Just like some versions of WiFi, Bluetooth operates in the 2.4 GHz range, an unlicensed band with relatively few restrictions on use and power for devices in that frequency. Because many Bluetooth devices are battery operated, transmissions are generally low-power (1–10 milliwatts) and are only usable at a range of up to 10 meters. Also, unlike the bus architecture of Ethernet networks, Bluetooth networks form in a master/slave architecture. A single Bluetooth network, called a piconet, may have up to seven slave devices attached to one master.
When two Bluetooth devices try to talk to each other for the first time, one device must discover the other device. A Bluetooth device sends a query looking for other nearby Bluetooth devices.

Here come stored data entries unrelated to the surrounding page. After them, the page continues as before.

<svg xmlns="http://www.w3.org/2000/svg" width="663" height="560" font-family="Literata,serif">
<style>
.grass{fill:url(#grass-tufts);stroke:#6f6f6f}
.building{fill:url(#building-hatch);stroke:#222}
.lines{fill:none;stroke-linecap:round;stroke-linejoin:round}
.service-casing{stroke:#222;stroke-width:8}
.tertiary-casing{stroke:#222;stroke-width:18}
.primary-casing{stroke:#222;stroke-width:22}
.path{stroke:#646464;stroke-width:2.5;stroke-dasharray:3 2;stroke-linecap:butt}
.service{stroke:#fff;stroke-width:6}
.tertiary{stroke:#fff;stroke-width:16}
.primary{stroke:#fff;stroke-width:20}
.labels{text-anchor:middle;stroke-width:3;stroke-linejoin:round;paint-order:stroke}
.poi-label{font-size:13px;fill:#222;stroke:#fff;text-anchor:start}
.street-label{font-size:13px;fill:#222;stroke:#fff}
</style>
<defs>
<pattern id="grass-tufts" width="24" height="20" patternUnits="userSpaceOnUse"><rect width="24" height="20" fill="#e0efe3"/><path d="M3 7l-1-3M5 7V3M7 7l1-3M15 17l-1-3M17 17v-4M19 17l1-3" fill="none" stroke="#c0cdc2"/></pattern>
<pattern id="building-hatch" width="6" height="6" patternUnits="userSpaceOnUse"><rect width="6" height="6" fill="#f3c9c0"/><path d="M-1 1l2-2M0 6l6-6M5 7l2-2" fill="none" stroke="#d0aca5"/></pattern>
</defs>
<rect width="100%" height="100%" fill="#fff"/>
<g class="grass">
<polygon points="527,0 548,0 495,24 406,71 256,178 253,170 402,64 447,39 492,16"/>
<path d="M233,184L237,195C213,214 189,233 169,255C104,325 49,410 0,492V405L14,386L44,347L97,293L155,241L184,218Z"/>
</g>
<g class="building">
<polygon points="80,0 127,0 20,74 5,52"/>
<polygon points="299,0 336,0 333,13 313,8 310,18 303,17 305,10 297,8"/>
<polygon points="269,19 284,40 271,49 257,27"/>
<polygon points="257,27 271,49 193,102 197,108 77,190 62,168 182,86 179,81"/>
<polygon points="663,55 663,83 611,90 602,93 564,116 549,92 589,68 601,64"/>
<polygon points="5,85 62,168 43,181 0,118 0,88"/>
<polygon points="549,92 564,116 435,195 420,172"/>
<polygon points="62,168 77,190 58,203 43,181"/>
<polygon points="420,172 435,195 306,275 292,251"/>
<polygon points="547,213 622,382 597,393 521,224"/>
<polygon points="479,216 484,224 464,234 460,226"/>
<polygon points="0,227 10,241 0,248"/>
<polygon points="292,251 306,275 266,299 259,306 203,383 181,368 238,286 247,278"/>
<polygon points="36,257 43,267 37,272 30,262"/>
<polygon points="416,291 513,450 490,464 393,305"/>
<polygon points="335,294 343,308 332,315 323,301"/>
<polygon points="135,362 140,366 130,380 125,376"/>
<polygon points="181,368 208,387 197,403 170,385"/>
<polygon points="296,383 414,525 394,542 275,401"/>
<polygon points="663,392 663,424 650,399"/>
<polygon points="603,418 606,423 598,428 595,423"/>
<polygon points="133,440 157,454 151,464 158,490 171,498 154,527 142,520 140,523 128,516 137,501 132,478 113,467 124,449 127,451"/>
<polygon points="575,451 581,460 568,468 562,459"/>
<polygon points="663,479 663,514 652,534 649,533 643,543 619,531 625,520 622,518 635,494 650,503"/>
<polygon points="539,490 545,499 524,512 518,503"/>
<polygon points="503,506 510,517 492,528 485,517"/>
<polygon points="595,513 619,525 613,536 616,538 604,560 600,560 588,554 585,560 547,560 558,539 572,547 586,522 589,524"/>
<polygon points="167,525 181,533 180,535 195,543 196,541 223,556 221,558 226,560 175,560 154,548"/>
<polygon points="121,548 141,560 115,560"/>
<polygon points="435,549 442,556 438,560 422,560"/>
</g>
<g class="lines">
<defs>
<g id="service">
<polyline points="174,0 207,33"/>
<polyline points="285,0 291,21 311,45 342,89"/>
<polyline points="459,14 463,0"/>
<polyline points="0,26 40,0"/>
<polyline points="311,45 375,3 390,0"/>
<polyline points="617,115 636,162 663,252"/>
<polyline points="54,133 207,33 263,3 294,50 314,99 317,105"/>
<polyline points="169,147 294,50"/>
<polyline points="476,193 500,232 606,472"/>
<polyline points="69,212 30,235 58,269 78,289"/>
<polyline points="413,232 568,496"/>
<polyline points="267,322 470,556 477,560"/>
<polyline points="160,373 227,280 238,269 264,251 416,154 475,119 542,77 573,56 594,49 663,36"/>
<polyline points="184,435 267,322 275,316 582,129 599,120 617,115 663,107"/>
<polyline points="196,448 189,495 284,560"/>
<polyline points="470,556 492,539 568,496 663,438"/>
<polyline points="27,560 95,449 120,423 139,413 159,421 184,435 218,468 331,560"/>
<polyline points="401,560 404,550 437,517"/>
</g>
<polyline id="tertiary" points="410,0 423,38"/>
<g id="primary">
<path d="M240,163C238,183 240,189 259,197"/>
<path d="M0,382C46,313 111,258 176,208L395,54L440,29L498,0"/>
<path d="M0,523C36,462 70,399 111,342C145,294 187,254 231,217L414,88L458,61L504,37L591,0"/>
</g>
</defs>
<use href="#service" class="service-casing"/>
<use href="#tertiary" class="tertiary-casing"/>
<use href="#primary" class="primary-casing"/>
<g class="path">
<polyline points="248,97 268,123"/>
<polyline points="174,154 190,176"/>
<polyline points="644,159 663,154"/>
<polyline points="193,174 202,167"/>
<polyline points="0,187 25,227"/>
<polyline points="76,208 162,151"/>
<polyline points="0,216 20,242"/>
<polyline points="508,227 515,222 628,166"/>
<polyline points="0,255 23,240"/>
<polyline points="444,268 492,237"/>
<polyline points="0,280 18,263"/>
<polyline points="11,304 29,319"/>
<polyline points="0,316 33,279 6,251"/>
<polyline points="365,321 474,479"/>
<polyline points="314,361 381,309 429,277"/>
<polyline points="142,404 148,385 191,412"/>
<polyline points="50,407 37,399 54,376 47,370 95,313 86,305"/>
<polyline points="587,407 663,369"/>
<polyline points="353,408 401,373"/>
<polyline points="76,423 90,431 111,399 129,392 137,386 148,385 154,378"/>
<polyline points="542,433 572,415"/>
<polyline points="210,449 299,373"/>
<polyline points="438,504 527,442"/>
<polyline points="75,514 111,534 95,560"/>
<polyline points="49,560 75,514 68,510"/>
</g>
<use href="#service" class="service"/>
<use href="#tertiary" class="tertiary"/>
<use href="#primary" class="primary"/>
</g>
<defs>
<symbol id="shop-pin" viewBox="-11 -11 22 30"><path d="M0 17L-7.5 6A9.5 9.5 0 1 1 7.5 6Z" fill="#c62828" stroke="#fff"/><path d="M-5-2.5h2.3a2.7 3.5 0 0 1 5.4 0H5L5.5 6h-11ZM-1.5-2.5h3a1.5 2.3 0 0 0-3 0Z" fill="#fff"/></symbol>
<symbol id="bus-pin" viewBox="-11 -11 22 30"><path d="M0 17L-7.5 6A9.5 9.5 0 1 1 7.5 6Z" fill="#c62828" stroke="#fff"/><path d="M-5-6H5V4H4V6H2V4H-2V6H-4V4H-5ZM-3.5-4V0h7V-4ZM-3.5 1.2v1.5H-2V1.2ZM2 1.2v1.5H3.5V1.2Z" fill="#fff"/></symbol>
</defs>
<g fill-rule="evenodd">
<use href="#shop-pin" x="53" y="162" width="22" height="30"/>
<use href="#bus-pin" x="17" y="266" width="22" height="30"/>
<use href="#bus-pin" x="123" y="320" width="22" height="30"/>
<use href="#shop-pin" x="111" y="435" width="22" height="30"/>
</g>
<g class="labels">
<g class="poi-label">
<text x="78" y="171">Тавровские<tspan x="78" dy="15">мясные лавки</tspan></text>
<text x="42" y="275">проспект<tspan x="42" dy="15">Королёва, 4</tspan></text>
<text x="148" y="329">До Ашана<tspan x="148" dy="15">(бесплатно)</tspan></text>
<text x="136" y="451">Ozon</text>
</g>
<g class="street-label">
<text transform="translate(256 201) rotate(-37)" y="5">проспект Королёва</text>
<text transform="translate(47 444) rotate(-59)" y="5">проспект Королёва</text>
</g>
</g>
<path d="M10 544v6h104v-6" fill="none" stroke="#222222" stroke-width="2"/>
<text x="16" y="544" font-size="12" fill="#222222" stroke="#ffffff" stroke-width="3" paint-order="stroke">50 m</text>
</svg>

If a device is in Discoverable mode, it will respond to such a query with a message saying, basically, "I’m here, and this is my MAC address and device name." If the device is not in Discoverable mode, however, it will just sit silently.
Once two devices have found each other, they may go through an optional process called pairing. Pairing is the way in which Bluetooth devices form a trust relationship. When pairing occurs, the devices verify that each knows a PIN (usually entered by the user) and then they exchange cryptographic key material. These keys are used to secure future communications between the two devices. Generally a user will pair devices that he or she will be using all the time and trust to be secure, such as a headset or a phone. For other types of connections, say transferring an electronic business card, there would be no pairing, because you wouldn’t necessarily trust the person from whom you’re getting the card, and there’s no reason to exchange the card via a secure channel.

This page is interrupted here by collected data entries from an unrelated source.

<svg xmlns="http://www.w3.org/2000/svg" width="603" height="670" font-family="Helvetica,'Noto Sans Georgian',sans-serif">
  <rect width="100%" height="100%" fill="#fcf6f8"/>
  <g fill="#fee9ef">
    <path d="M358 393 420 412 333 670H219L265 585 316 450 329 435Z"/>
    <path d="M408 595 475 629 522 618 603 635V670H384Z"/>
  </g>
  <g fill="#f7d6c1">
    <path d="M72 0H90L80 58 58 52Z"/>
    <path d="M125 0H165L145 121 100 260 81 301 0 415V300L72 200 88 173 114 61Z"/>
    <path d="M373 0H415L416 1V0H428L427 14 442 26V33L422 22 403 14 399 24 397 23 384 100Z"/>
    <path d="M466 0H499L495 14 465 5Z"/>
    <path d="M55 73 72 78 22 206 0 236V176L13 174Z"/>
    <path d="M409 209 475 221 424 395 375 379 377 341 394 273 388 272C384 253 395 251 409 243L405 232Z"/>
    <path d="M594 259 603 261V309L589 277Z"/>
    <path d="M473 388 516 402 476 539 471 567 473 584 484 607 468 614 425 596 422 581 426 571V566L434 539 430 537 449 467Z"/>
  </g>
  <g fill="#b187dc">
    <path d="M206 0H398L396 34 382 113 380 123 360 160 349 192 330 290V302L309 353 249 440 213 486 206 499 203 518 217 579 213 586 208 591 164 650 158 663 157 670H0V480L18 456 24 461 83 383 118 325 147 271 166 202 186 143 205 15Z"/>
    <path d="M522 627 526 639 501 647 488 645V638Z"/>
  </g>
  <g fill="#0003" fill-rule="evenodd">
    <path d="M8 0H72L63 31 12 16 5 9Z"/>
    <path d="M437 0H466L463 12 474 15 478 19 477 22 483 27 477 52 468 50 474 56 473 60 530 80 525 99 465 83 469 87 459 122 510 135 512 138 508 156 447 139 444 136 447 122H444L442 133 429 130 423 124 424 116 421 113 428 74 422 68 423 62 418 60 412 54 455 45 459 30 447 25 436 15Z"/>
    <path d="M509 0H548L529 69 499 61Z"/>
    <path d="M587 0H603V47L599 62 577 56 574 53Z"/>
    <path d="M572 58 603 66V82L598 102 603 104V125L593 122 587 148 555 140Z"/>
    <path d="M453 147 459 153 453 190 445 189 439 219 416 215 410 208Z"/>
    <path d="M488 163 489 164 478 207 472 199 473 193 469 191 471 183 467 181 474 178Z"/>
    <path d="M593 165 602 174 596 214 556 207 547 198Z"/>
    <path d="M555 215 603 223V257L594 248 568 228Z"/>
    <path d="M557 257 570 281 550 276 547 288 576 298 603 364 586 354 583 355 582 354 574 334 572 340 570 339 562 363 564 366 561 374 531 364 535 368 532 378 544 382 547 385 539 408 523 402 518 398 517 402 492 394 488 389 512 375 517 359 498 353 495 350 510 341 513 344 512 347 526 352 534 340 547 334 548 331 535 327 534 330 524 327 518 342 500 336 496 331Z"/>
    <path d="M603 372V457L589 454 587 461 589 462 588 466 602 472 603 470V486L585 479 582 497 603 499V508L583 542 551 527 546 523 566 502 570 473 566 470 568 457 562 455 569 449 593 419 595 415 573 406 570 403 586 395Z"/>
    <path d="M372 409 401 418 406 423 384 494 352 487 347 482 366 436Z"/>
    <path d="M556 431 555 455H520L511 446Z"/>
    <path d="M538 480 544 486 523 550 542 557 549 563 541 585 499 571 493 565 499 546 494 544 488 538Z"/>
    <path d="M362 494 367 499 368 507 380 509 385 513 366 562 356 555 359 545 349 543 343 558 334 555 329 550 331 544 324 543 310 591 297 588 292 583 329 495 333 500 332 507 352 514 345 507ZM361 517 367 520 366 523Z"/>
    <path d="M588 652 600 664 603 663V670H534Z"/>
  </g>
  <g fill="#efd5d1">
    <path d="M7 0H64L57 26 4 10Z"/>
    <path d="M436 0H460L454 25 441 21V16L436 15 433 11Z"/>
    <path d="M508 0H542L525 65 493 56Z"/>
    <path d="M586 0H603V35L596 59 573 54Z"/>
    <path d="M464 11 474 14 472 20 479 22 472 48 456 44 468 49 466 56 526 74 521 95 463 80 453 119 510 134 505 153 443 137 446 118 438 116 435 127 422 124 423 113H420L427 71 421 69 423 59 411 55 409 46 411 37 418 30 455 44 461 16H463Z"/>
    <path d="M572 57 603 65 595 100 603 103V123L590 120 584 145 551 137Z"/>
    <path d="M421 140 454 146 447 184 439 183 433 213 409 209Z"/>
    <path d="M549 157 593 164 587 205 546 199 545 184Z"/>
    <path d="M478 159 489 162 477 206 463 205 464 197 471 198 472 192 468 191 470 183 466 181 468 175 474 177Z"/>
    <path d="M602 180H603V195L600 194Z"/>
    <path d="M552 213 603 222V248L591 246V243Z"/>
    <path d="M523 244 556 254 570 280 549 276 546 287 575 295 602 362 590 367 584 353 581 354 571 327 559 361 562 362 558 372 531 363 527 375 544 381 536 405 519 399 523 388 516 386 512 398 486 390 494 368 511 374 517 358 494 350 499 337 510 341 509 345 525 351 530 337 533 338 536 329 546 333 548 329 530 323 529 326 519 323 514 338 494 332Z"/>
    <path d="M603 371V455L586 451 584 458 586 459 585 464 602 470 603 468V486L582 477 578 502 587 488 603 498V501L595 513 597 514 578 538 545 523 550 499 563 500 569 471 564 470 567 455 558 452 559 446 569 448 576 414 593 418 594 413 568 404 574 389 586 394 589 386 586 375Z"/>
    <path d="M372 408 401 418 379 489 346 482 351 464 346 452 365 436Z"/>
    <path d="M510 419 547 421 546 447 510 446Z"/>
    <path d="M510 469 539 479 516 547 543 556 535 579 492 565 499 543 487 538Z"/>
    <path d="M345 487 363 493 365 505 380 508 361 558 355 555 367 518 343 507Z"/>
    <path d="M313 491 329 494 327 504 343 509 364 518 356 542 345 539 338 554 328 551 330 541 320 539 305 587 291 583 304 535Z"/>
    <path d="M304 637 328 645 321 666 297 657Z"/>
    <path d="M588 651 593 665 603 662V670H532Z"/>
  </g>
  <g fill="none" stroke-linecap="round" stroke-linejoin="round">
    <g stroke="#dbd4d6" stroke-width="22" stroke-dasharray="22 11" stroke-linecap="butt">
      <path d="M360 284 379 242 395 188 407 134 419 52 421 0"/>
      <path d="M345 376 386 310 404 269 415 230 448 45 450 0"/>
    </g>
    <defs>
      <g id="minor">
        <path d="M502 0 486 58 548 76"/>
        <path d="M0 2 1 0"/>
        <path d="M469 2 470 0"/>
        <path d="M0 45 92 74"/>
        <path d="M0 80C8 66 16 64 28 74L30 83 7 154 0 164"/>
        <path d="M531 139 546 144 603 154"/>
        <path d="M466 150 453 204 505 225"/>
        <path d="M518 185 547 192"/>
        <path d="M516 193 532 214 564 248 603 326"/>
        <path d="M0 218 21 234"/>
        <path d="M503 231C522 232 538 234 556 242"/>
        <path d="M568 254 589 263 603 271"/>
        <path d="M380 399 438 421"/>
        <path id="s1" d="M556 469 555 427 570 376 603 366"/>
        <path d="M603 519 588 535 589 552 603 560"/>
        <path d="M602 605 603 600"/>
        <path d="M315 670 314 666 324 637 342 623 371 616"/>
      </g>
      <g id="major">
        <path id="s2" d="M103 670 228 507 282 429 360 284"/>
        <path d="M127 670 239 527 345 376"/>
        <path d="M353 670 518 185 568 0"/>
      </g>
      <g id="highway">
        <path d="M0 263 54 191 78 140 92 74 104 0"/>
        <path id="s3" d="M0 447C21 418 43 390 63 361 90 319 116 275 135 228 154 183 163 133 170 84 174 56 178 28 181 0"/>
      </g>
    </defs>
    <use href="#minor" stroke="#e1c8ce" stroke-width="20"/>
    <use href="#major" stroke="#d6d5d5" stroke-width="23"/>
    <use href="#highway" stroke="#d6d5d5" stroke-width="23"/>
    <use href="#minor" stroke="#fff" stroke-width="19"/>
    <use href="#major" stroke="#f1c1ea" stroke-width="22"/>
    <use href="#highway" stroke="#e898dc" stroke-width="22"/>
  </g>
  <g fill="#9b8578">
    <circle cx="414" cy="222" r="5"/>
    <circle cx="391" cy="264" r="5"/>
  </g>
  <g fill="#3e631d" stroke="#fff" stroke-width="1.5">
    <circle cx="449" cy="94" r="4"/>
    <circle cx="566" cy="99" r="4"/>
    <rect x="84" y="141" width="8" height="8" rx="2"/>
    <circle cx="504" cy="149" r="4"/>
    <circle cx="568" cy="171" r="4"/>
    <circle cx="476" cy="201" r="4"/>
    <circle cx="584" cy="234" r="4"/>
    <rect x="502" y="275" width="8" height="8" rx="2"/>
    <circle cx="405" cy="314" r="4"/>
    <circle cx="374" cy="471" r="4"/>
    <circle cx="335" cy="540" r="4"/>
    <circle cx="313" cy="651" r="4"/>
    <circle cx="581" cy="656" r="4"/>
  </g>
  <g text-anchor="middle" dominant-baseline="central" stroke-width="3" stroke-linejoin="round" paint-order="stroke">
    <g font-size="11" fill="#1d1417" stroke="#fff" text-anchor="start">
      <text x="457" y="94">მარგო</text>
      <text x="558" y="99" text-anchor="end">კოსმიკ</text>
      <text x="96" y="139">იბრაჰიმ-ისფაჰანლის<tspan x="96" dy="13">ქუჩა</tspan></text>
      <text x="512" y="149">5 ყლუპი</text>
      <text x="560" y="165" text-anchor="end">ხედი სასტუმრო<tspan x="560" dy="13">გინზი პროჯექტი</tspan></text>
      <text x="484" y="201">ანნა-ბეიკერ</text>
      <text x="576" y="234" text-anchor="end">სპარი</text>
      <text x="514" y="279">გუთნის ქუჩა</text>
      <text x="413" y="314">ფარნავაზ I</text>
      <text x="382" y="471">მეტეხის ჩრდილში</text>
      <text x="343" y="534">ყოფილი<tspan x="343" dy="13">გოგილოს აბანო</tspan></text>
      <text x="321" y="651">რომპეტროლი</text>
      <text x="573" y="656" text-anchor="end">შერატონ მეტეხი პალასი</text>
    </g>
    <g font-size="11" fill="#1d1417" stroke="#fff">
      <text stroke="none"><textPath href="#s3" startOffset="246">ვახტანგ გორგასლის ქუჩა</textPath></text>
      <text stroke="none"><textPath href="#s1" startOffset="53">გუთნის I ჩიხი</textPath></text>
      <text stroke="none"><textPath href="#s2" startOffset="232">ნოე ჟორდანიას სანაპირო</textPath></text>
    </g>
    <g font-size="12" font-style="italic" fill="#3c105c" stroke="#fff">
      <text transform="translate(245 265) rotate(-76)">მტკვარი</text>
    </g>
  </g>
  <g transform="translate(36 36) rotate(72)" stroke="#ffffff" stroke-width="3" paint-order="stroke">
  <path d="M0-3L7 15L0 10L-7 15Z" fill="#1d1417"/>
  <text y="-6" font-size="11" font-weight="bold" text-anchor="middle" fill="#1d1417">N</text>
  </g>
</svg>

Finally, once two devices are talking to each other, they may use a Bluetooth profile for their communication. A profile is basically a structured way to access a device of a particular type. For instance, manufacturers can implement a keyboard profile in their keyboards; any computer that knows the keyboard profile can use any keyboard implementing that particular profile. Unfortunately, profiles can cause confusion. As an example, there’s a headset profile and a hands-free profile. These are different profiles that accomplish basically the same thing: providing a means to have a wearable speaker and microphone. From the user’s perspective, these types of devices all look like headphones, and there’s no visual way to tell which of the profiles the device implements—potentially even both profiles. But if you own an earbud that implements only the hands-free profile and your phone only understands the headset profile, you’re out of luck.